Smaller hormones regulating various reproductive functions.
The HPG axis is essential for controlling the reproductive system through hormonal signaling.
Begins with GnRH release from the hypothalamus, regulating LH and FSH release from the anterior pituitary.
LH and FSH act on gonads (testes in males and ovaries in females) to stimulate hormone production and gametogenesis.
The menstrual cycle involves cyclical changes occurring approximately every 28 days, consisting of three main stages:
Menstrual Phase (Days 1-5):
Shedding of the endometrium.
Hormonal levels decrease (estrogen, progesterone).
Proliferative Phase (Days 6-14):
Estrogen levels rise, stimulating endometrial thickening and follicle maturation.
Estrogen induces the release of LH, leading to ovulation.
Secretory Phase (Days 15-28):
Corpus luteum produces progesterone and estradiol, maintaining the endometrium for potential implantation.
If no implantation occurs, the corpus luteum degenerates, leading to the menstrual phase.
Estrogens:
Involved in bone growth, regulating metabolism, and female secondary sexual characteristics.
Progesterone:
Helps prepare the endometrium during the menstrual cycle, modulates immune responses during pregnancy.
Androgens (Testosterone, DHT):
Essential for male reproductive function, influence muscle growth, red blood cell production, and sexual desire.
GnRH stimulates the anterior pituitary to release LH and FSH.
LH prompts testosterone production in Leydig cells; FSH aids spermatogenesis in Sertoli cells via androgen-binding protein.
Negative feedback mechanisms via testosterone and inhibin regulate further GnRH, LH, and FSH secretion.
The HPG axis orchestrates the menstrual and reproductive cycles.
Increased estrogen during puberty leads to secondary sexual characteristics and regulates the menstrual cycle's feedback mechanisms.
Positive feedback from high estrogen leads to LH surges causing ovulation, while progesterone maintains endometrial preparation for implantation.

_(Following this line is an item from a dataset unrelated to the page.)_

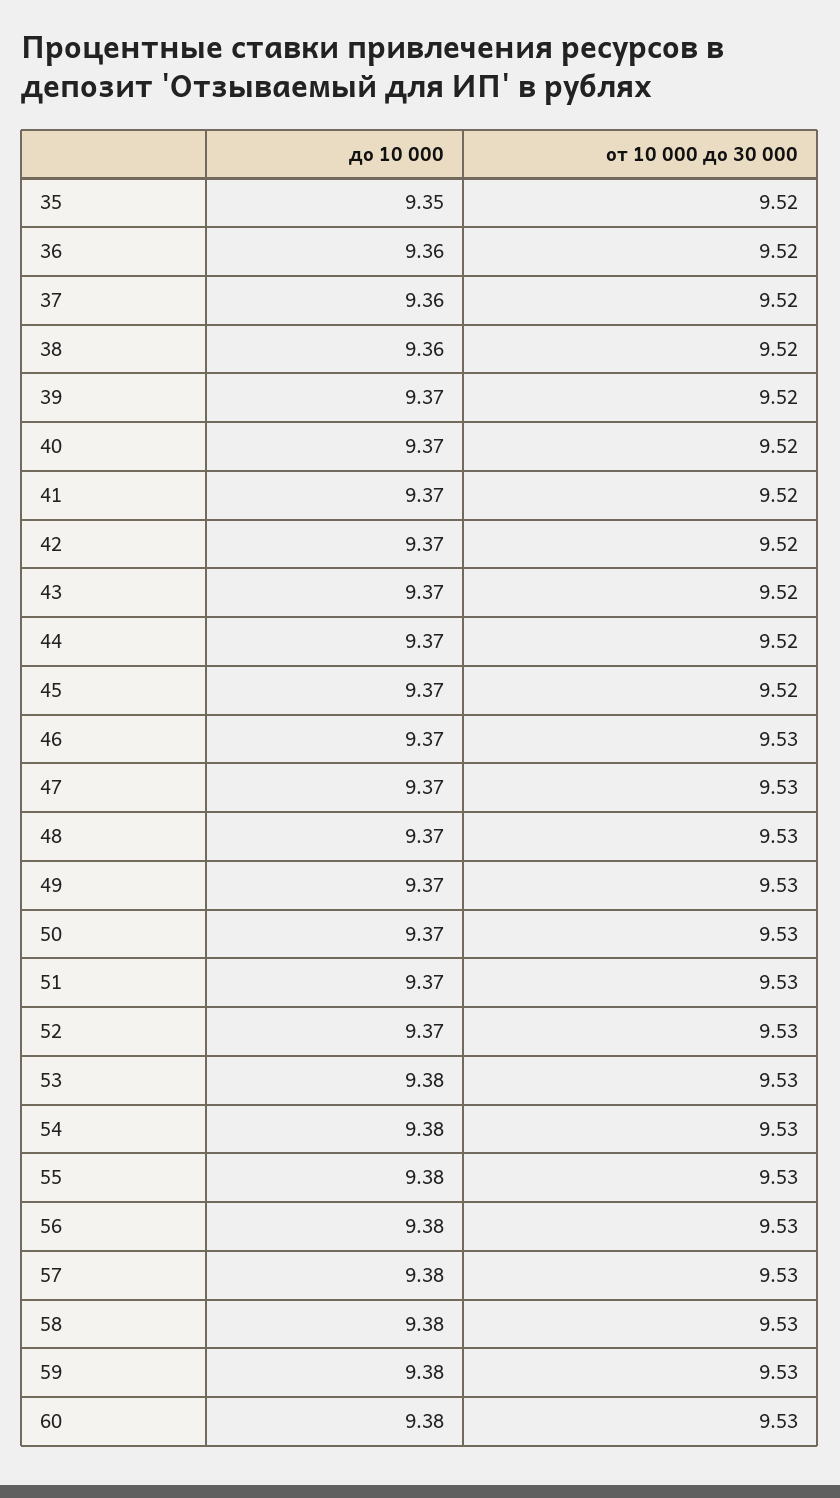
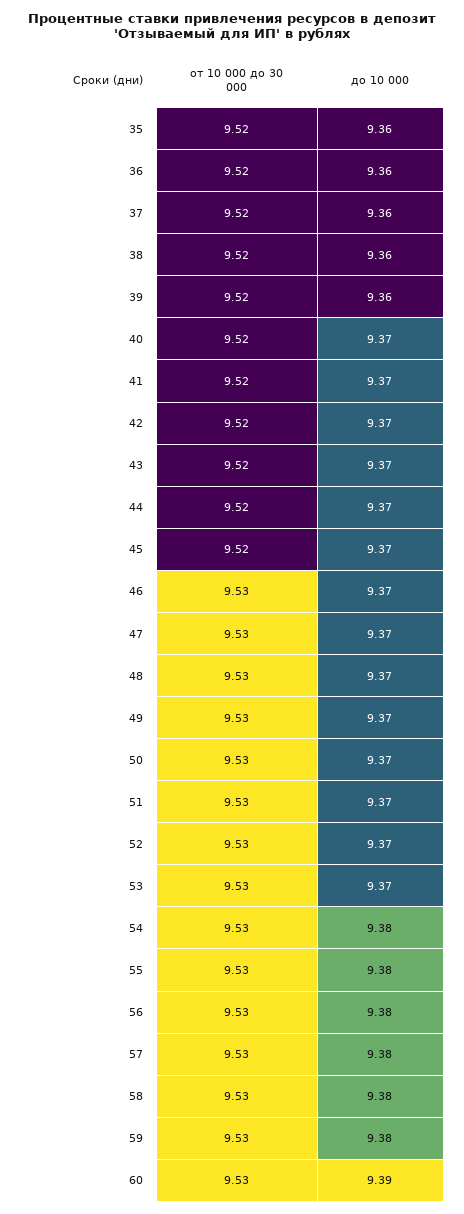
до 10 000, 35: 9.35 -> 9.36
до 10 000, 39: 9.37 -> 9.36
до 10 000, 53: 9.38 -> 9.37
до 10 000, 60: 9.38 -> 9.39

If fertilization occurs, the blastocyst secretes hCG, maintaining the corpus luteum and preserving high hormone levels to support early pregnancy.
Stages:
Menstrual Phase (Days 1-5): Low hormones.
Proliferative Phase (Days 6-14): Estrogen peaks before ovulation.
Secretory Phase (Days 15-28): Corpus luteum produces hormones for implantation; if not fertilized, the cycle restarts.